Nonetheless, by looking back at old collected data, he could come up with new methods of measuring how nations make and spend their money, also known as national income accounting. Like previous Nobel laureates, Kuznets took a hard look at the ups and downs of the economy, and saw interesting patterns of lengthy growth periods. He parsed out these periods by large investments in construction and housing. When these large investments were happening, the economy would experience high levels of growth. What that also meant, though, was that there was a bunch of urbanization and movements of people happening as well. These trends are now formally known as “Kuznets cycles” and are commonly referred to in the real estate market, for obvious reasons.

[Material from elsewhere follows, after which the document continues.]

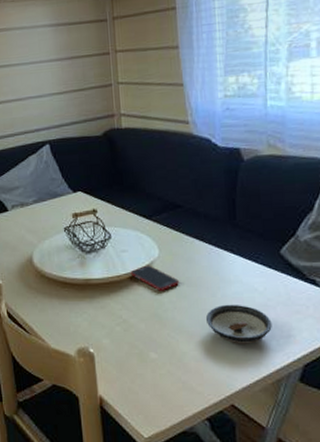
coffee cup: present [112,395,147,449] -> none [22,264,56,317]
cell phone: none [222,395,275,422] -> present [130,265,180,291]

Importantly, Kuznets is known for inventing the term Gross National Product, or GNP. GNP measures the total monetary value of stuff produced by a country’s residents, not including stuff produced by foreign residents even if they are within the country’s border. A more common measure used today is the Gross Domestic Product (GDP) which measures the total monetary value of the stuff produced inside the country’s borders. To put simply, when measuring United States production, GNP measures what an American citizen produces both here and in another country, while GDP measures what all citizens produces inside the U.S.

This new measurement had an incredible impact during World War 2, as it helped incorporate what American citizens were producing overseas for the war effort. Today, globalization is having large impacts on economies of countries all over the world. With the help of “big data”, Kuznets’ GNP measure is back at the forefront with ways in which we can improve how we structure this new, global, modern economy.

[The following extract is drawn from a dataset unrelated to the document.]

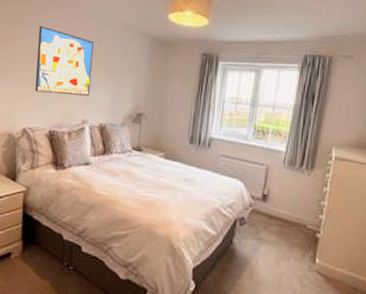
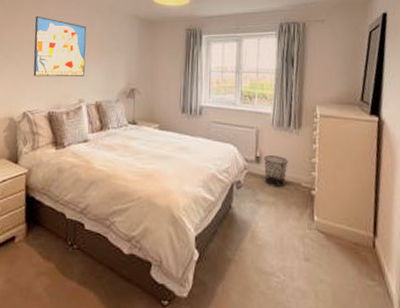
waste bin: none [269,194,296,228] -> present [264,155,288,188]

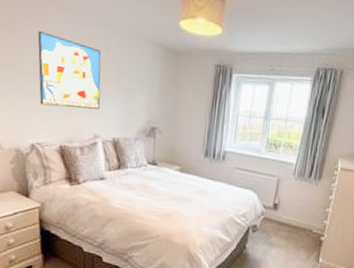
waste bin: present [264,155,288,188] -> none [279,203,304,233]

Economics is Sexy Because of Kuznets

Kuznets opened a can of worms for economists in the future to dive into when he pointed out that there is more to growth than just bringing in new technologies. How humans adapt to these out-of-the-blue technologies is as important. In his Nobel speech he rightly said, “The significant aspect here is that the surprises cannot be viewed as accidents: they are inherent in the process of technological (and social) innovation in that it contains an element of the unknown.” This insight has become the inspiration for the many economists thereafter, like Daron Acemoglu, for his work on economic and political institutions of countries and Thomas Piketty who has become famous for his work on the income and wealth inequality of countries.

Kuznets is responsible for making economics sexy again, even though he was known for his rigorous advances in quantitative measurement. Despite his understanding of the negative side-effects of growth he was still an optimist. The problems that arise from economic growth are temporary and used to create more growth in the future. The problems will always be there and are necessary to push forward.

“Still, one may justifiably argue, in the light of the history of economic growth, in which a succession of such unexpected negative results has been overcome, that any specific problem so generated will be temporary — although we shall never be free of them, no matter what economic development is attained.”